If you’ve been diagnosed T2, as it looks like many of you initially were…at what point do you tell that the medicine is not working? How much oral meds should you consider taking b/f you decide that route isn’t working? I have highs at 1 hour post prandial around 200, but then at 2 hrs. I drop to a range typically between 120-140. Does this sound like my medicine is working, since it drops back down at the 2 hr. point? I’ve noticed that my fastings are starting to creep up (fasting #'s were my good #'s in the beginning!) and my overall post prandial is creeping up as well. I am on Janumet 50/500. I have tried taking this dose twice daily and it really upsets my stomach.
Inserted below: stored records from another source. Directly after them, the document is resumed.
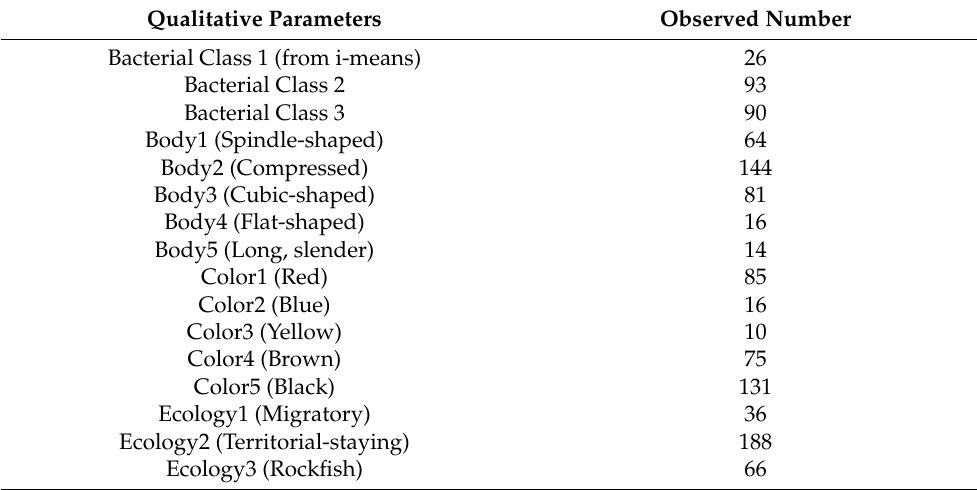
Table 1. Added qualitative information and sample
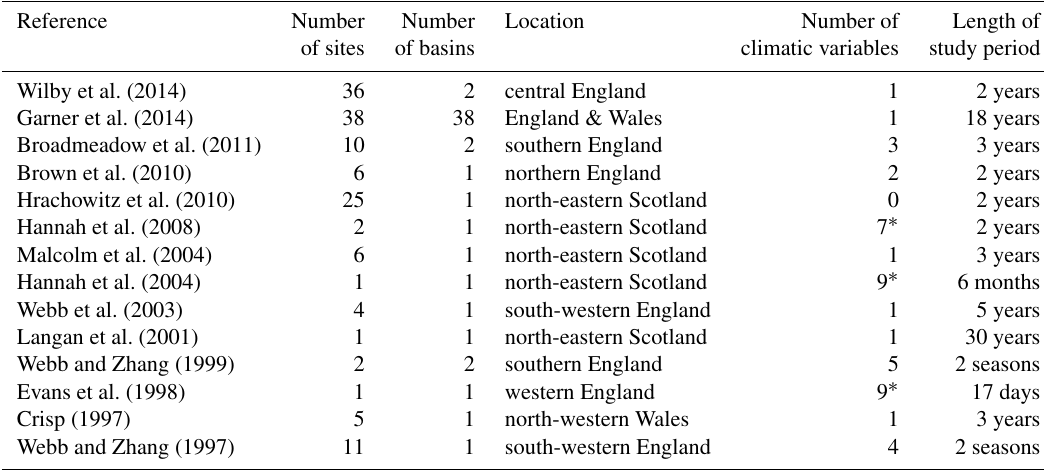
Webb and Zhang (1999) Evans et al.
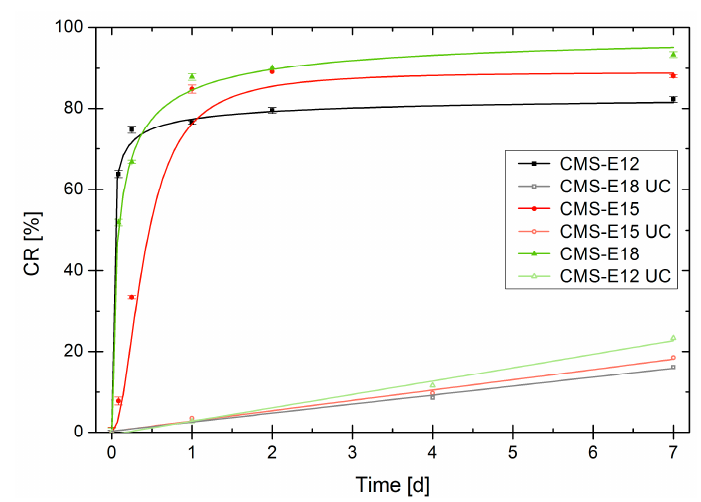
Figure 7. Increase of drug release upon degradation in comparison to the untreated control (UC). CMS nanocarrier concentration 10 mg·mL -1 , n = 3.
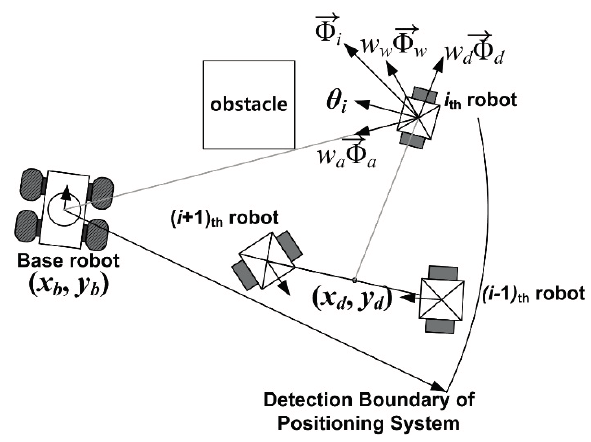
Figure 5. The combination of the basic behaviors.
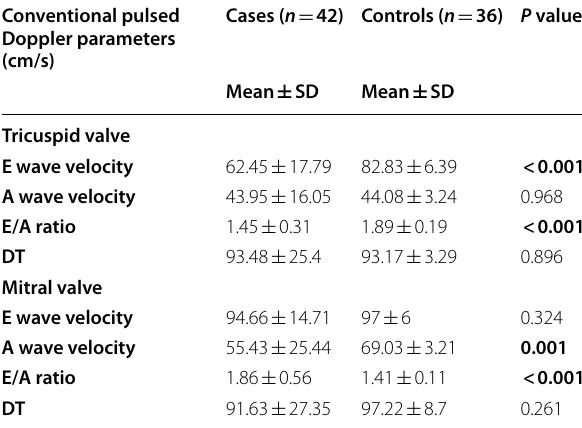
Table 3 Pulsed wave Doppler imaging measurements in celiac disease patients and healthy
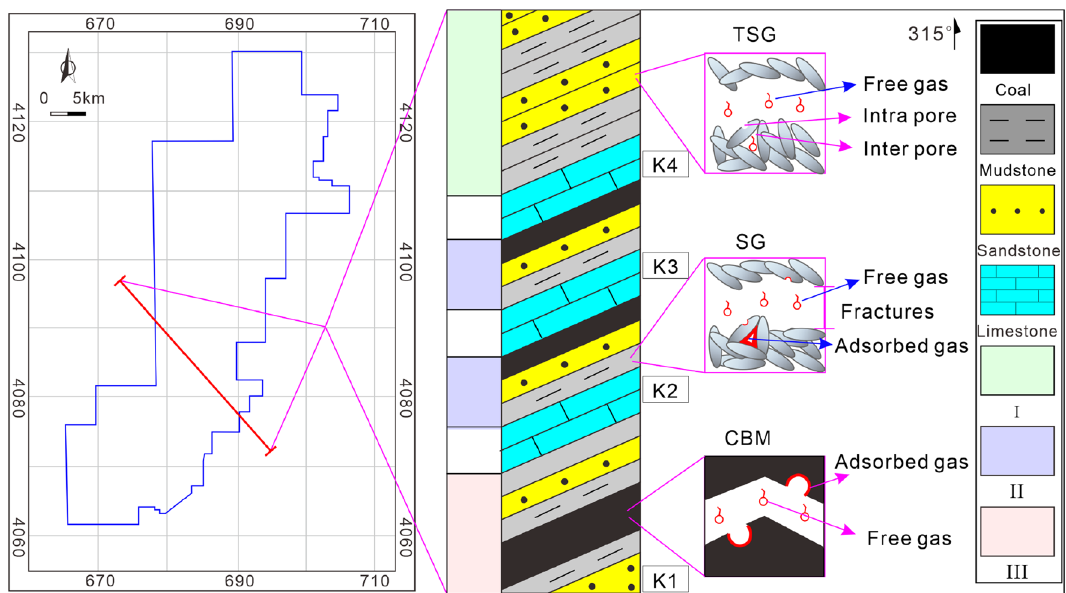
Figure 9. Coal-measure gas superimposed accumulation model, mechanism, and combination of the Taiyuan Formation. TSG is tight sandstone gas (mainly free gas), SG is shale gas (including free gas and adsorbed gas), CBM is coalbed methane (mainly adsorbed gas), Intra pore is the intragranular pore, and inter pore is the intergranular pore, I–III represents combinations I–III. The gas occurrence states and pore types are drawn referring to ref 43–47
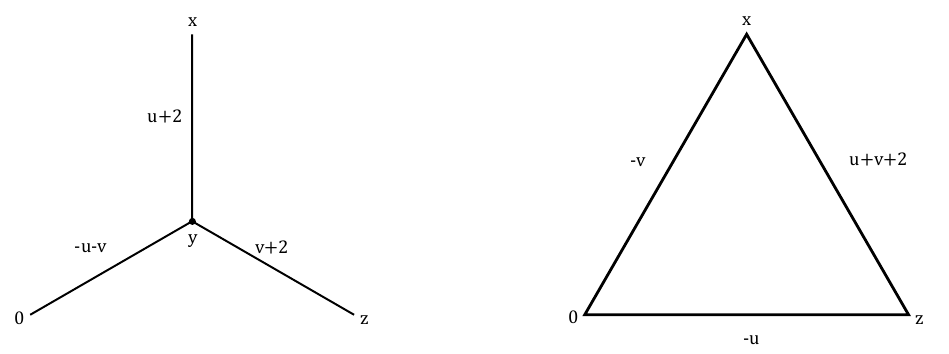
to the power written next to it, where x ij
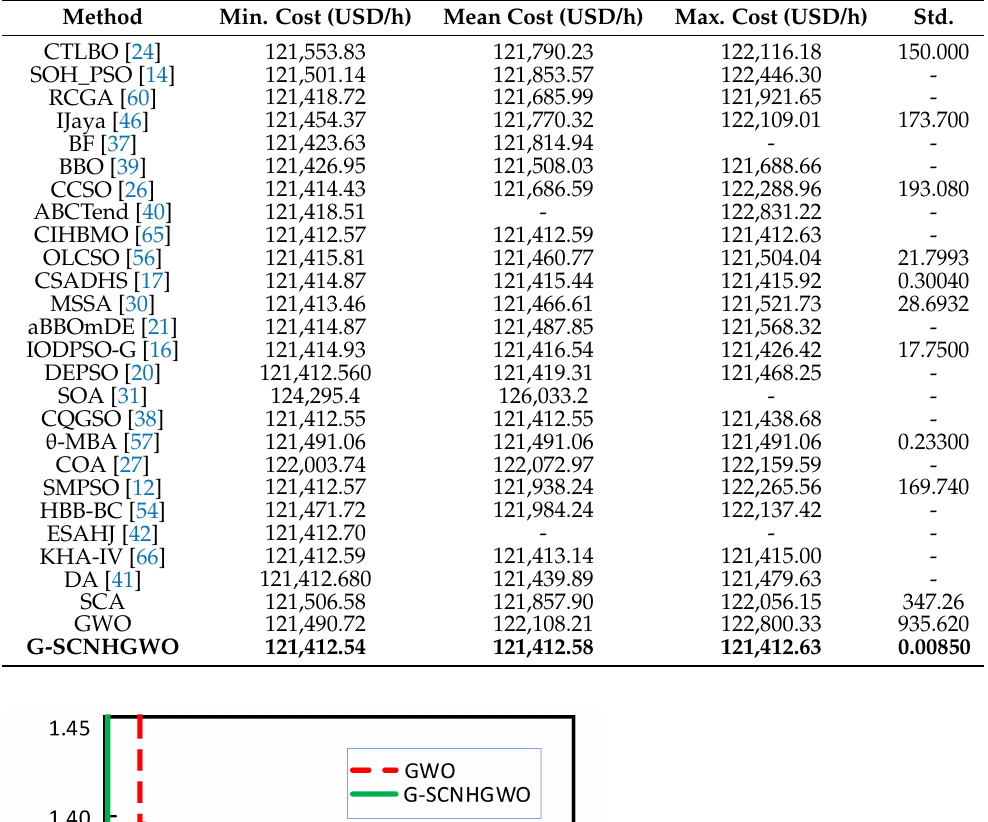
Table 10. Comparing the best results obtained by different algorithms in Case C.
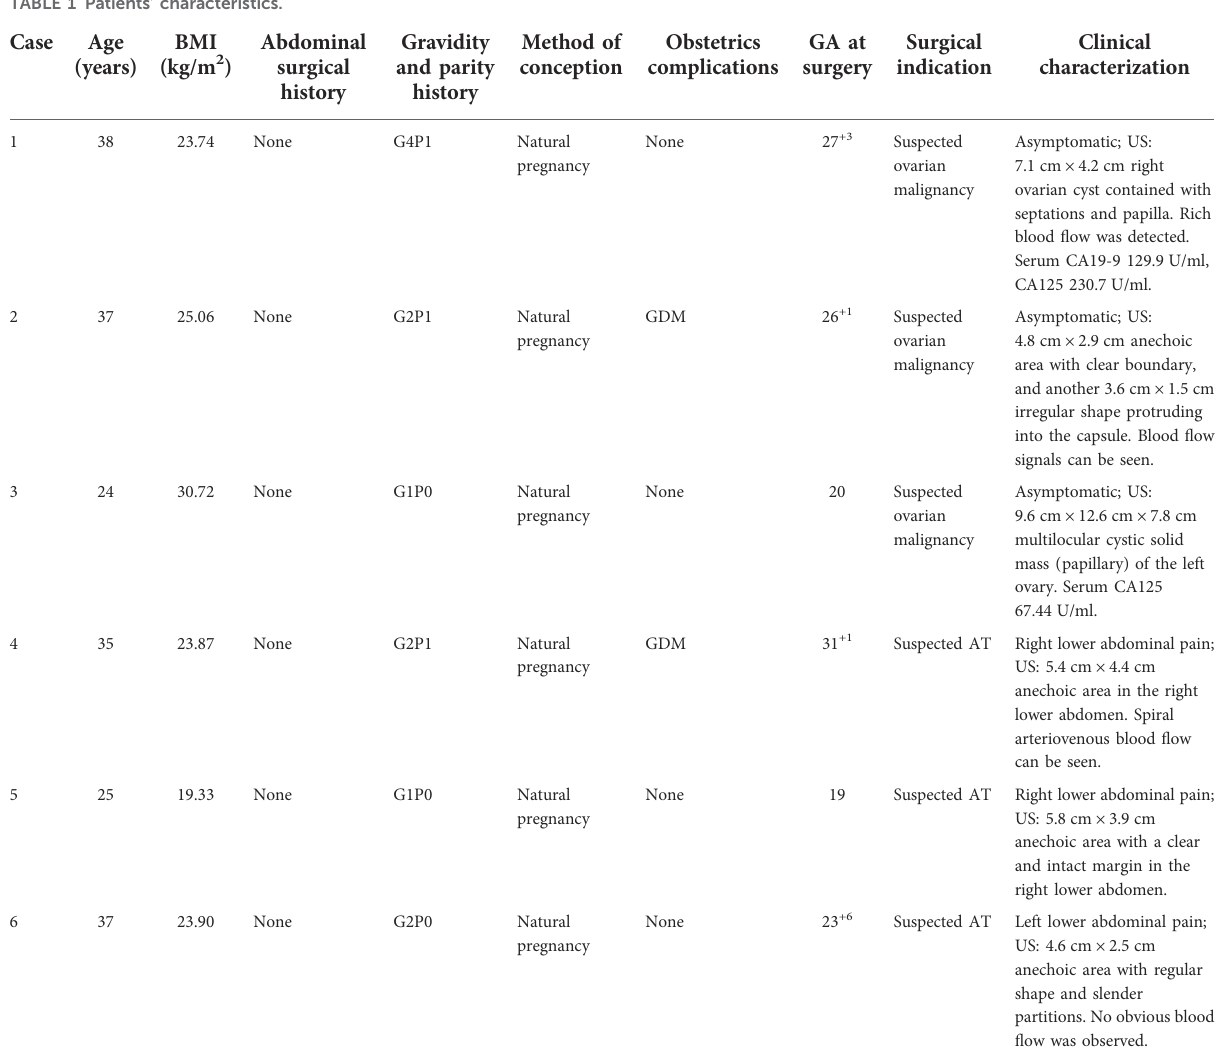
TABLE 1 Patients ’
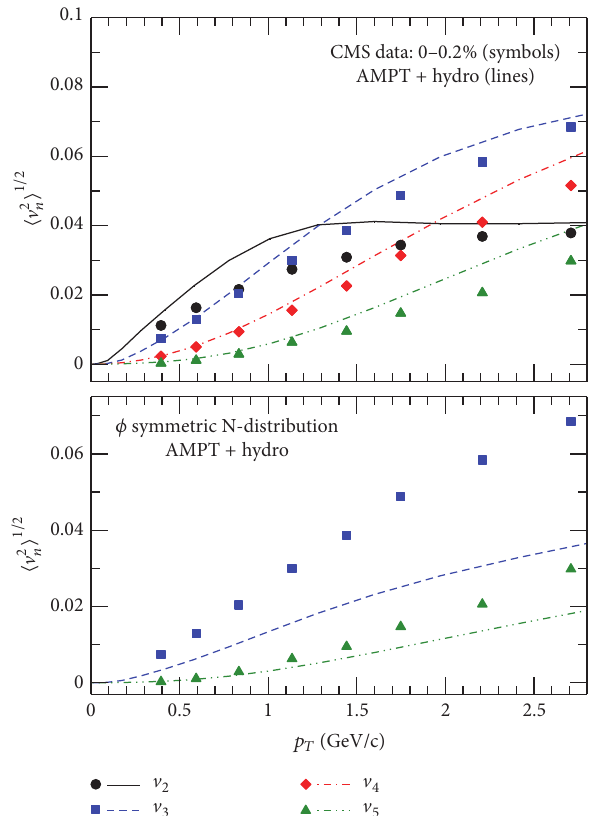
Figure 9: Comparison of a (2+1)D viscous hydrodynamics simula- tion with the initial condition from AMPT model to corresponding experimental data for root mean squared values of V 𝑛 for 𝑛 = 2–5; figure is from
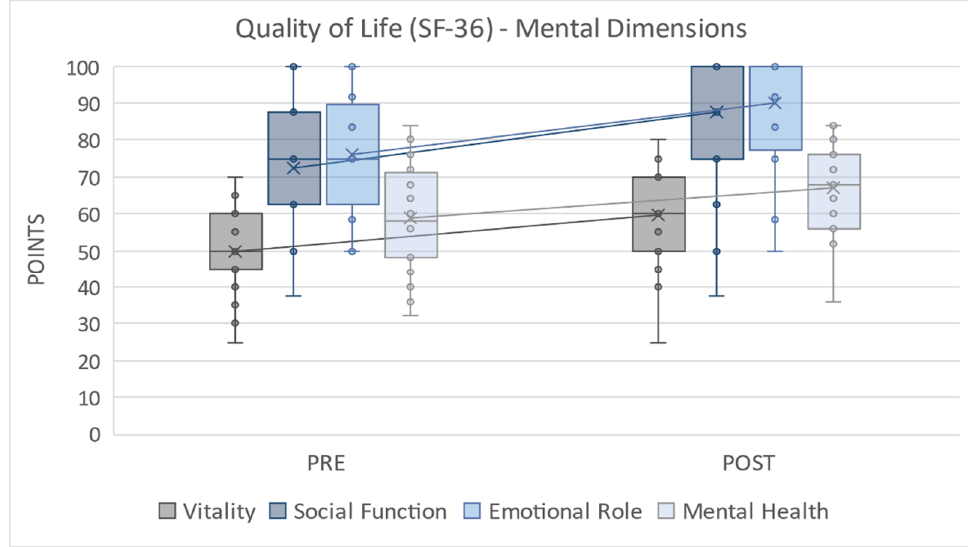
Figure 2. Quality of Life (SF-36)—Mental Dimensions; PRE = pretest; POST = posttest.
Do I need to try a different med or try to deal with the side effects and up the dosage? I have an appt. on Friday and am going to ask to get the blood work to rule out LADA since I kind of suspect that may be the case…but, I have to wait. I just want to know—how do you determine that your oral meds aren’t working? Thanks in advance for any advice!!

I am a member of and we’ve had several cases recently of T1 (probably T1.5) being misdiagnosed asT2.
T1.5 is a T1 type. The person is no longer making their own insulin and will always require insulin therapy.
A very important difference between the 2 types, is the speed at which things go wrong. Becauese T2s usually still have some insulin response, blood sugar climbs more slowly and therefore DKA( diabetic ketoacidosis) is extremely rare. In the cases we have been told about, when the patients were told that they were T2, the BG levels were extremely high.( over 20 or 360) That would be very rare in a new T2, so the doctors should have suspected T1 or T1.5, just from that one figure. When asked for advice, I always tell people who are adult and presented with a BG of over 20 to go straight to the emergency sevices if they feel ill.
I problrm is that even the doctors are being trapped by “the Blame Game”. If you develop diabetes as an adult, it must be your fault for living an unhealthy lifestyle and it must be T2, because only kids develop T1.
A couple of these folks who have written to us have ended up in hospital with life threatening DKA, because of mis-diagnosis. This being Britain, the doctors don’t get sued. They SHOULD get reprimanded. I feel, but even in 1 case where the emergency doctor sent a sick patient home, who ended up being an emergency admission a few hours later, because she was “Only a T2” wasn’t censured.

can anyone tell me what the normal range is for the c-peptide?